**WORK INSTRUCTIONS**:
Filter the lines below, copying only those with the string "pieces".

(INPUT MATERIAL)

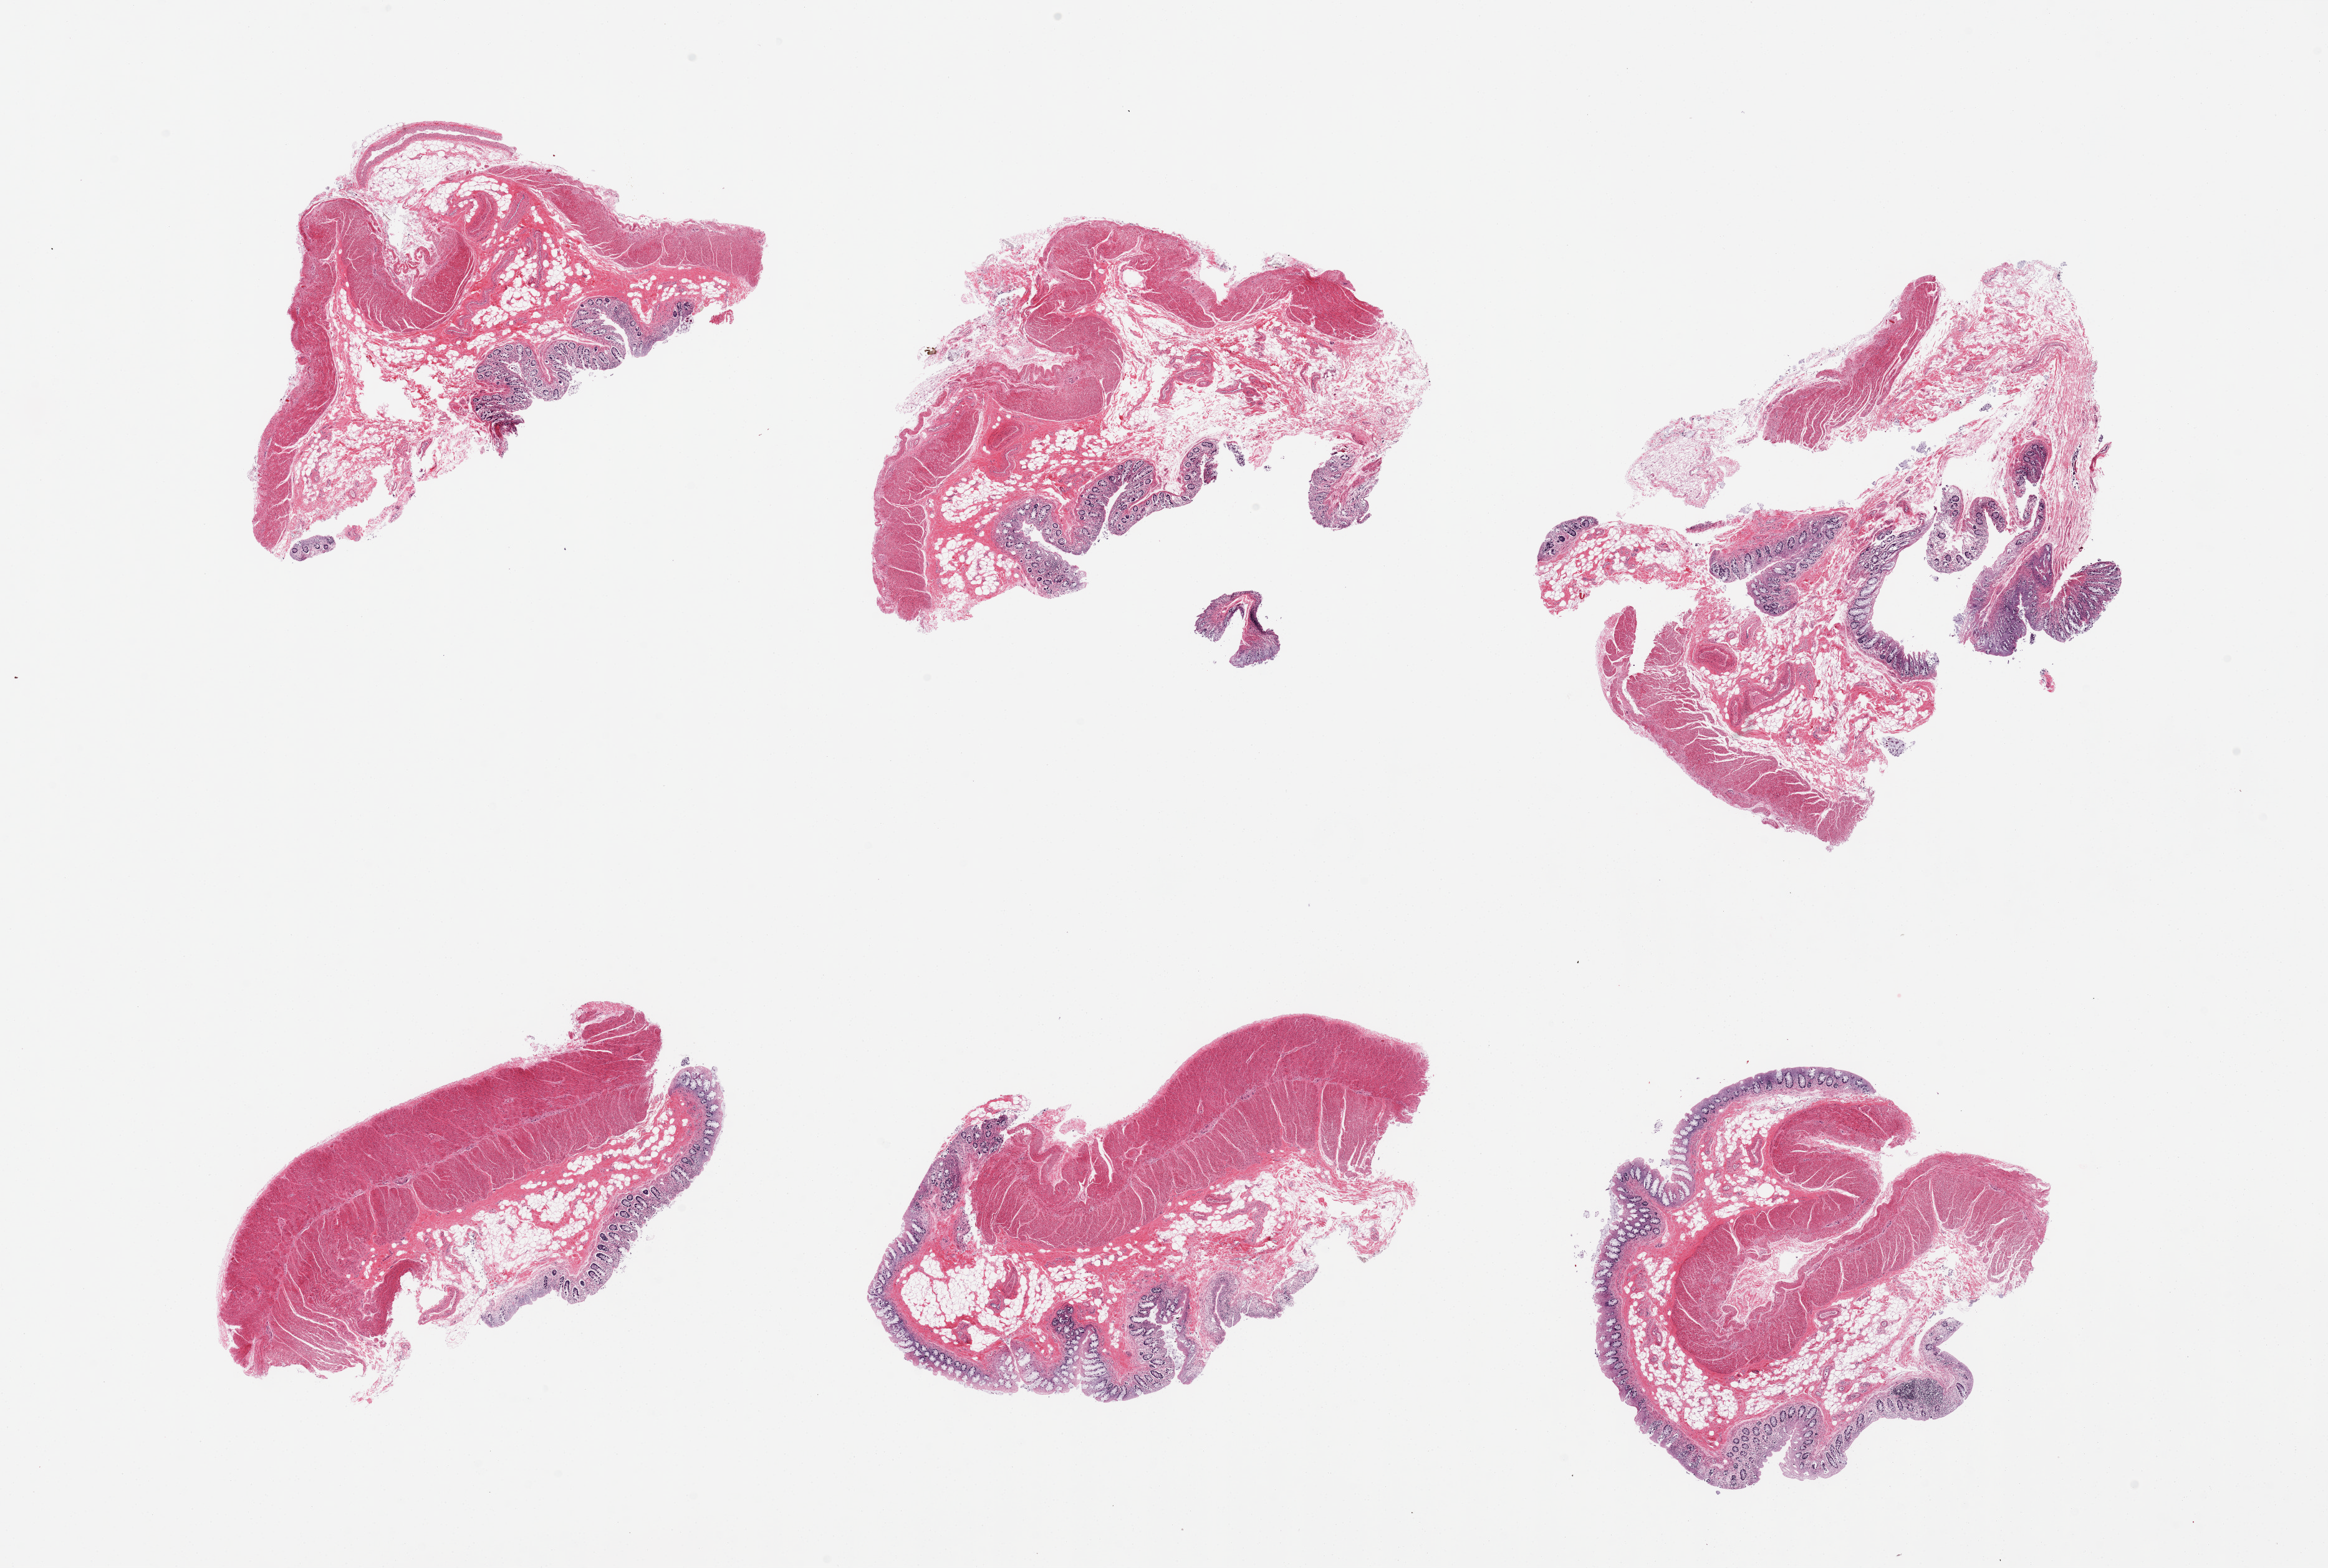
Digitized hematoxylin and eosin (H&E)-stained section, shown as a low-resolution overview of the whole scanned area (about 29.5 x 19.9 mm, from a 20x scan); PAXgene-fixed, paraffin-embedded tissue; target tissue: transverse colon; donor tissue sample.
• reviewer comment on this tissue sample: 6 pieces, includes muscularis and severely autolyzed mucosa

(End INPUT MATERIAL)
(INPUT MATERIAL)

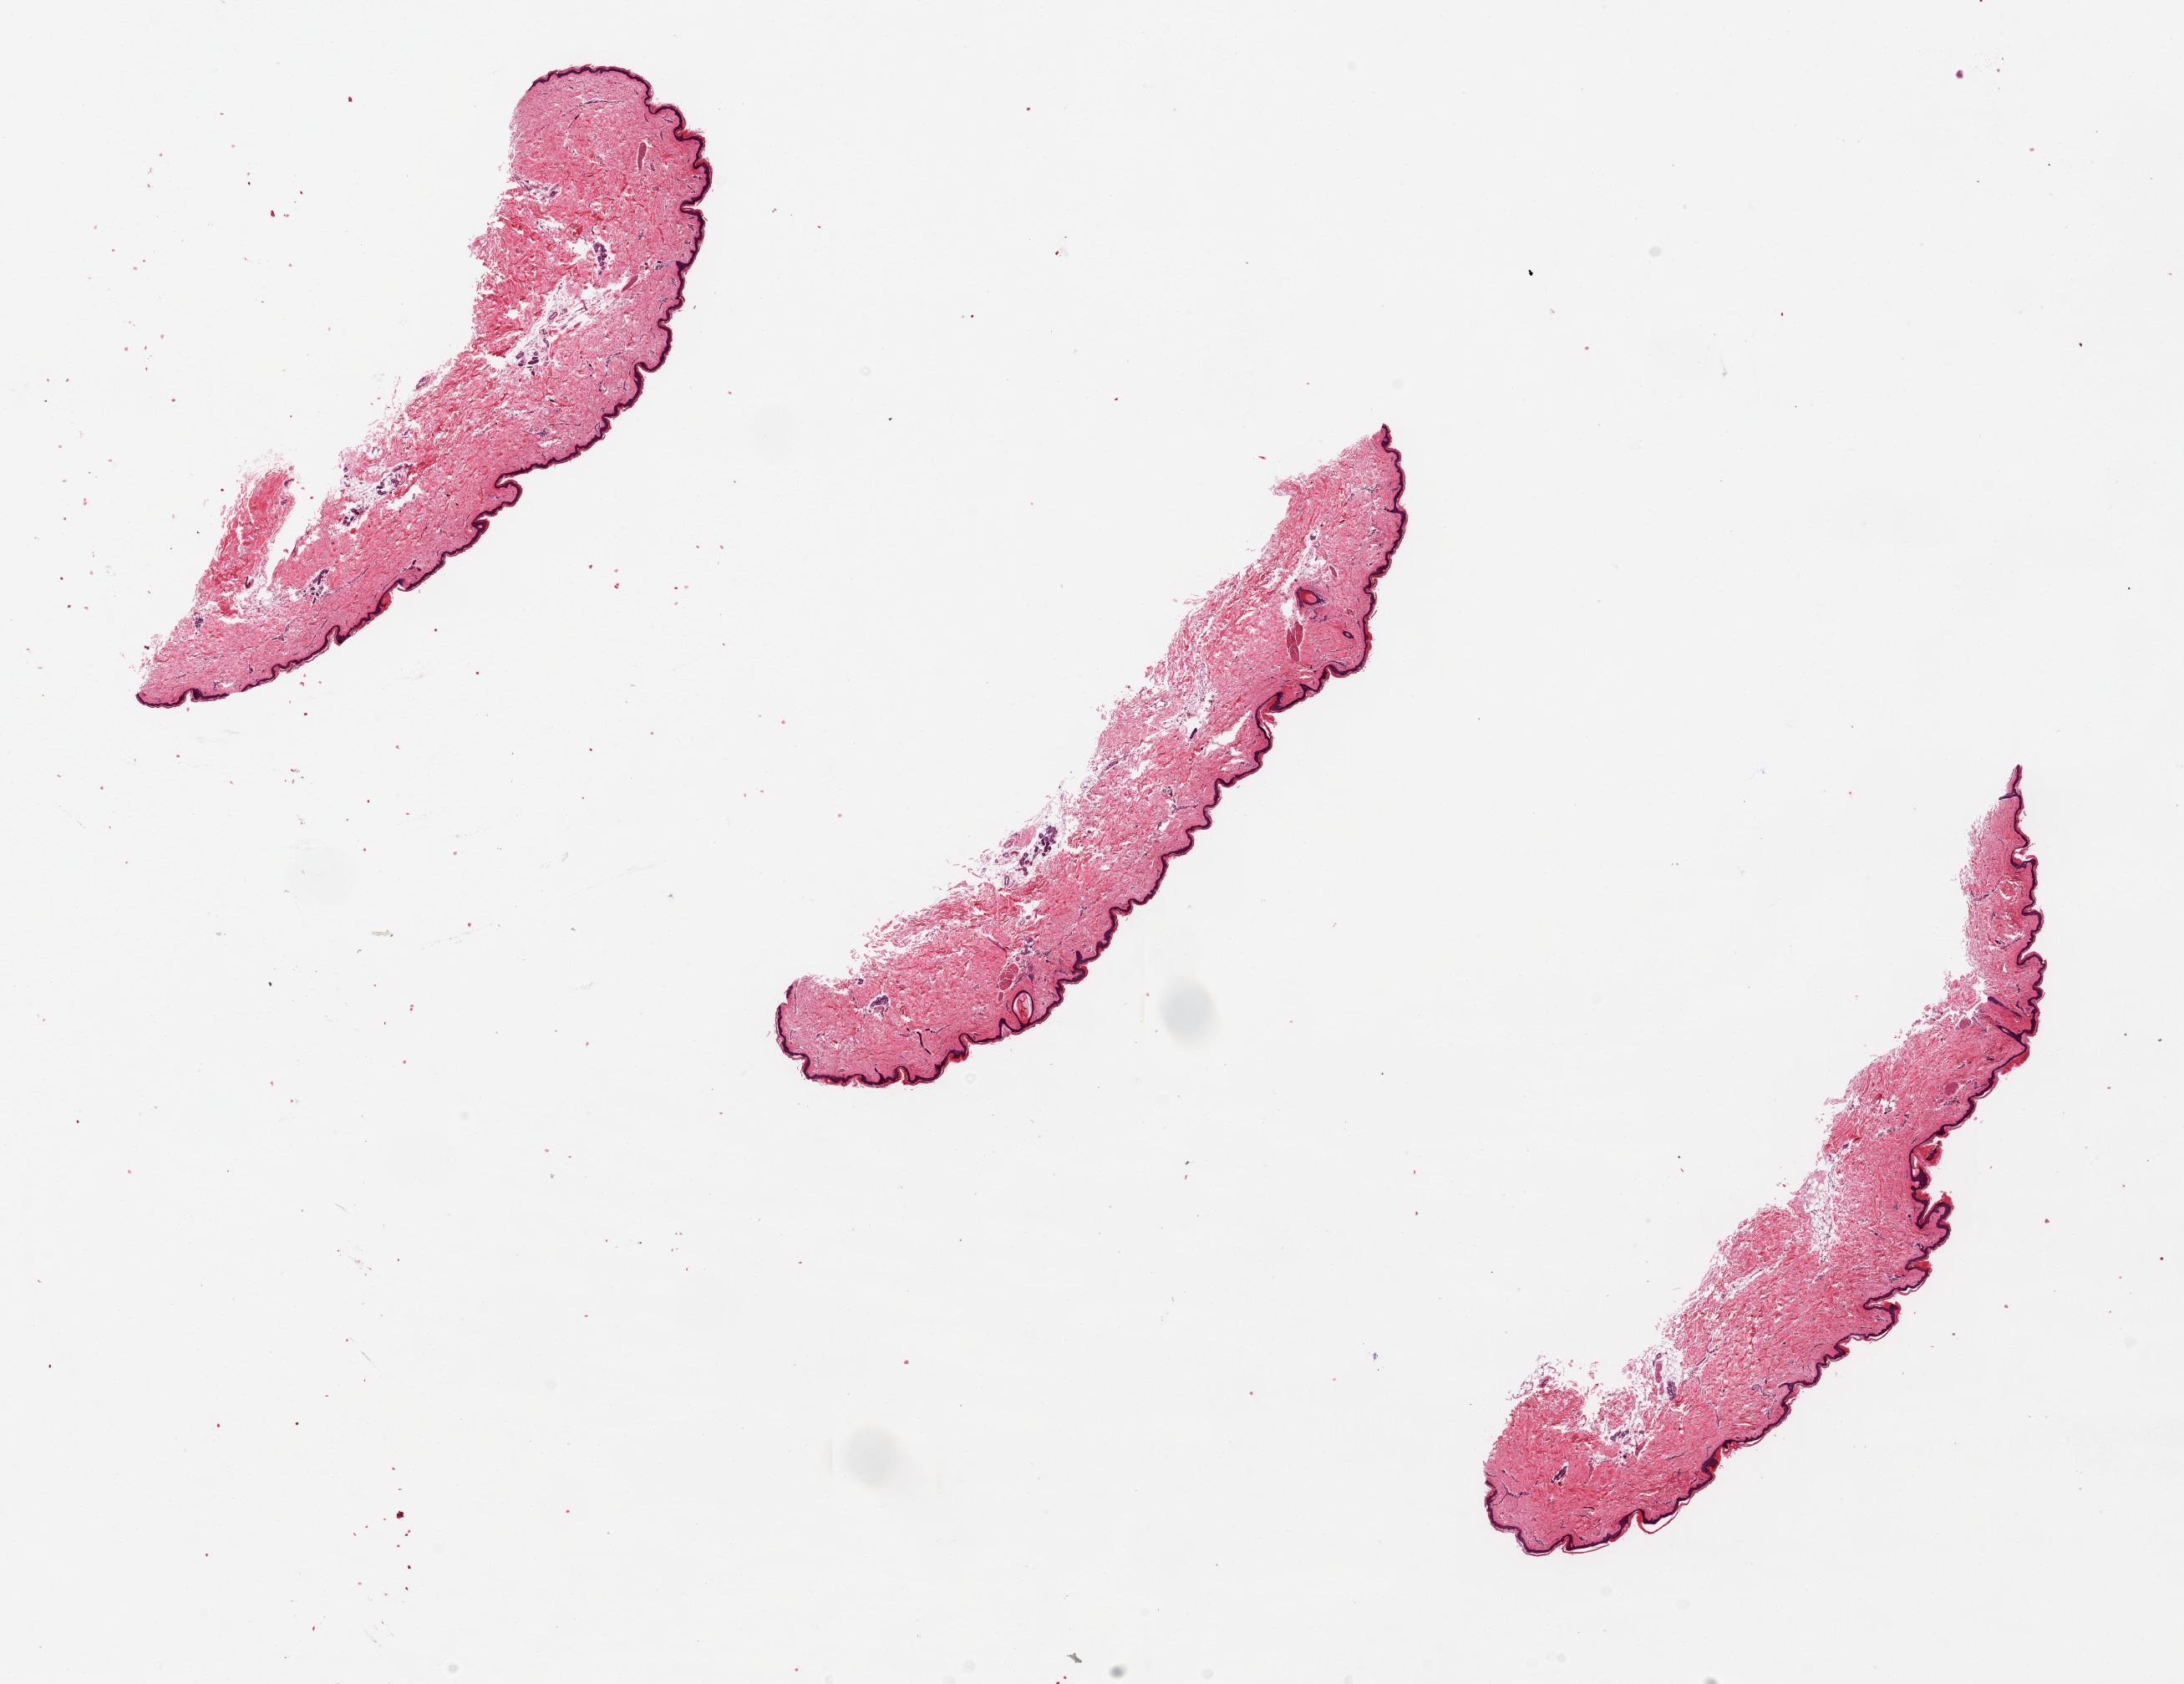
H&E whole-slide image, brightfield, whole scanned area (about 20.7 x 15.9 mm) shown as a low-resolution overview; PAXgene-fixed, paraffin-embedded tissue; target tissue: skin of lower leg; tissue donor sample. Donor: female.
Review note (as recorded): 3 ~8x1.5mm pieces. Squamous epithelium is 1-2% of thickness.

(End INPUT MATERIAL)

**RESPONSE FOR THIS EXERCISE**:
• reviewer comment on this tissue sample: 6 pieces, includes muscularis and severely autolyzed mucosa
Review note (as recorded): 3 ~8x1.5mm pieces. Squamous epithelium is 1-2% of thickness.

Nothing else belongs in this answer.